### What this task involves:
Leave the pictures aside and give back every entry below word for word.

[Dataset items]
|---|

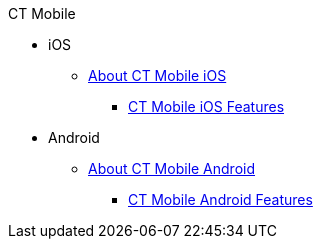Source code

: .CT Mobile
* iOS
** xref:ios/index.adoc[About CT Mobile iOS]
*** xref:ios/features.adoc[CT Mobile iOS Features]

* Android
** xref:android/index.adoc[About CT Mobile Android]
*** xref:android/features.adoc[CT Mobile Android Features]

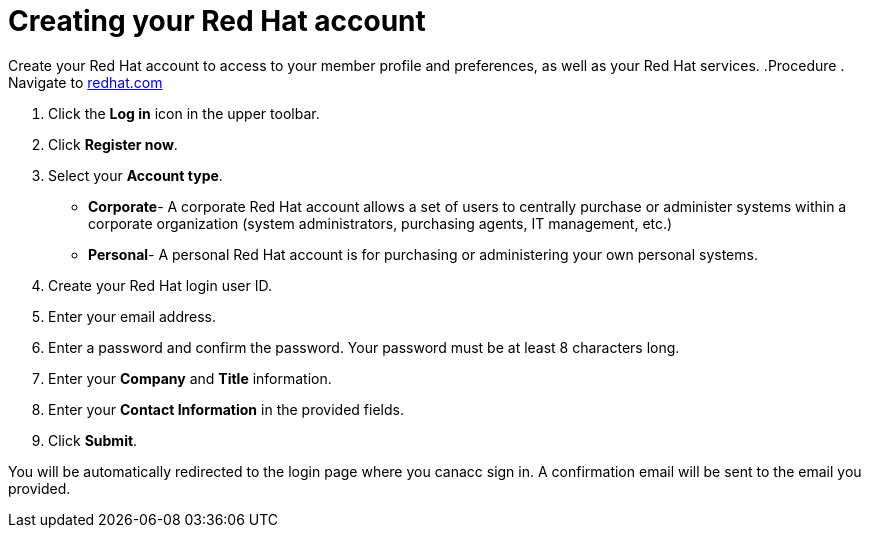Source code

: // Module included in the following assemblies:
//
// * assemblies/rh-account-setup.adoc

[id="account-setup_{context}"]

= Creating your Red Hat account

Create your Red Hat account to access to your member profile and preferences, as well as your Red Hat services.
.Procedure
. Navigate to link:https://www.redhat.com/en[redhat.com]

. Click the *Log in* icon in the upper toolbar.

. Click *Register now*.

. Select your *Account type*.

- *Corporate*- A corporate Red Hat account allows a set of users to centrally purchase or administer systems within a corporate organization (system administrators, purchasing agents, IT management, etc.)
- *Personal*- A personal Red Hat account is for purchasing or administering your own personal systems.

. Create your Red Hat login user ID.

. Enter your email address.

. Enter a password and confirm the password. Your password must be at least 8 characters long.

. Enter your *Company* and *Title* information.

. Enter your *Contact Information* in the provided fields.

. Click *Submit*.

You will be automatically redirected to the login page where you canacc sign in. A confirmation email will be sent to the email you provided.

|---|

### Expected output:
Source code

: .CT Mobile
* iOS
** xref:ios/index.adoc[About CT Mobile iOS]
*** xref:ios/features.adoc[CT Mobile iOS Features]

* Android
** xref:android/index.adoc[About CT Mobile Android]
*** xref:android/features.adoc[CT Mobile Android Features]

Source code

: // Module included in the following assemblies:
//
// * assemblies/rh-account-setup.adoc

[id="account-setup_{context}"]

= Creating your Red Hat account

Create your Red Hat account to access to your member profile and preferences, as well as your Red Hat services.
.Procedure
. Navigate to link:https://www.redhat.com/en[redhat.com]

. Click the *Log in* icon in the upper toolbar.

. Click *Register now*.

. Select your *Account type*.

- *Corporate*- A corporate Red Hat account allows a set of users to centrally purchase or administer systems within a corporate organization (system administrators, purchasing agents, IT management, etc.)
- *Personal*- A personal Red Hat account is for purchasing or administering your own personal systems.

. Create your Red Hat login user ID.

. Enter your email address.

. Enter a password and confirm the password. Your password must be at least 8 characters long.

. Enter your *Company* and *Title* information.

. Enter your *Contact Information* in the provided fields.

. Click *Submit*.

You will be automatically redirected to the login page where you canacc sign in. A confirmation email will be sent to the email you provided.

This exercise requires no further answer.